The higher torque of the 7245s show up best in high speed and high violence maneuvers. Walls and parachutes are completely different now in that they happen instantly. Tumbles are much more forceful because the servo moves so quickly, and when you demand it, to the extreme. There is no pause and no delay. When you ask something from these servos you get it right now.
Initially I was running these servos at 8.0 volts in my Extra EXP, but they were so fast that the plane seemed a little twitchy at high speed. I dialed that back to 7.4 and now they feel about right. I started the Laser out on 7.4 volts and am really happy with it like that. I have also done this with the Extra my 48" planes that are running Hitec HV servos.

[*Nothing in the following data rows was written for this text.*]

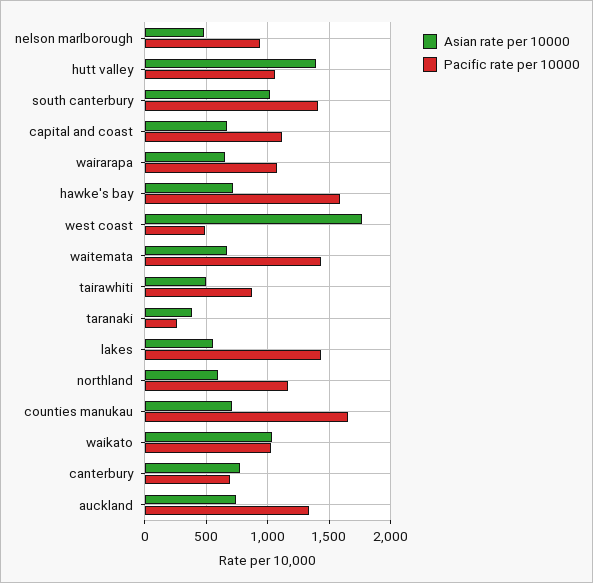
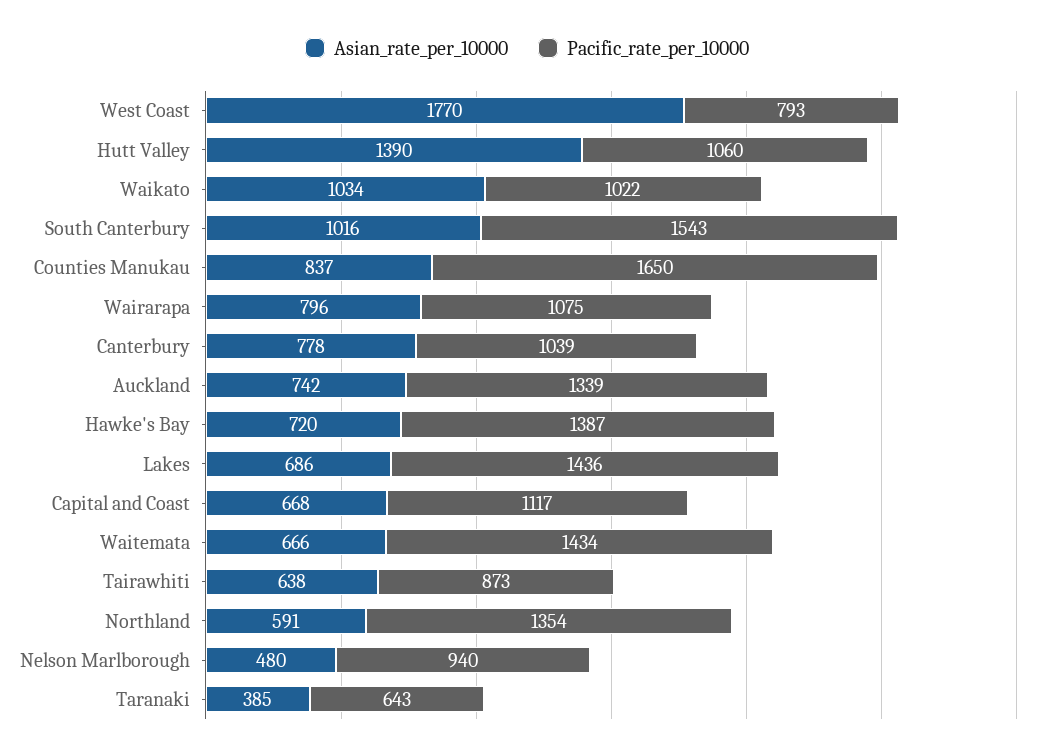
Pacific rate per 10000, south canterbury: 1400 -> 1543
Asian rate per 10000, wairarapa: 650 -> 796
Pacific rate per 10000, hawke's bay: 1600 -> 1387
Pacific rate per 10000, west coast: 500 -> 793
Asian rate per 10000, tairawhiti: 500 -> 638
Pacific rate per 10000, taranaki: 250 -> 643
Asian rate per 10000, lakes: 550 -> 686
Pacific rate per 10000, northland: 1150 -> 1354
Asian rate per 10000, counties manukau: 700 -> 837
Pacific rate per 10000, canterbury: 700 -> 1039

Since there is no hint of stalling and blowback, it is probably not necessary to push the servos any harder than that anyway. They are crazy fast on 7.4 anyway, so I am not giving up anything there either.
For precision work, a servo that centers better gives you a more precise flying plane. If the plane is climbing or diving when you go to start a slow roll, for example, now you have to do the maneuver and correct for a poor entry, which more than doubles your work. You end up chasing the plane through the entire maneuver and after two or three of those I am just too worn out enjoy the rest of the flight. It's too frustrating to have the plane do something other than you are telling it to do, but good centering servos and a well trimmed airframe pretty much takes care of that.
When the plane starts off and says trimmed, that means it goes and stays where you put it, which makes nice precision maneuvers easy work, and the 7245MH are a definite improvement here. If these is any one reason these servos are worth it, this is it.
For post stall 3D flight, it seems about the same outside of the 7245's better centering. Super precise centering doesn't come into play as much in alpha because you are rarely at center and always making a correction or movement of some kind. Still, if the plane wanders off somewhere you are not telling it to go, that just makes the pilot's job even harder. Even when centering is not at it's most critical, having the plane stay trimmed makes the plane do the work for you, and makes it easier for the pilot to put the plane where he wants it to go.
When the airplane is stalled or partially stalled and flying in alpha, you are not asking that much from the servos. It is only when you get into the high speeds with lots of airflow going over the controls that lots of torque becomes critical.
The big difference with the 7245MHs is that the plane flies better all the way around. These are expensive servos, but only because they are worth it. A set of 7245MH costs about the same as the entire airframe, but if you want to get the most out of it, you've got to have them.
We are not playing around any more. The Laser is a serious plane, in a fun sort of way, that is. It deserves the best servos you can jam in it and these are it.
Not Quite The Last Gasp For the 5245MG
None of this means that the 5245MGs are now inadequate. They just are not as good as the best. For sport flying and sport 3D, they perform well, and reliably too. It is only in inch perfect precision and white knuckle extreme aerobatic flying that they begin to suffer a little.
I still have sets of 5245MGs in my 60" Edge and Yak, and those will probably remain there because they are paid for and working well. Of course, I am so pleased with the 7245s that I can't see spending the money on anything else. Spending more hurts, but only until you get them in the air.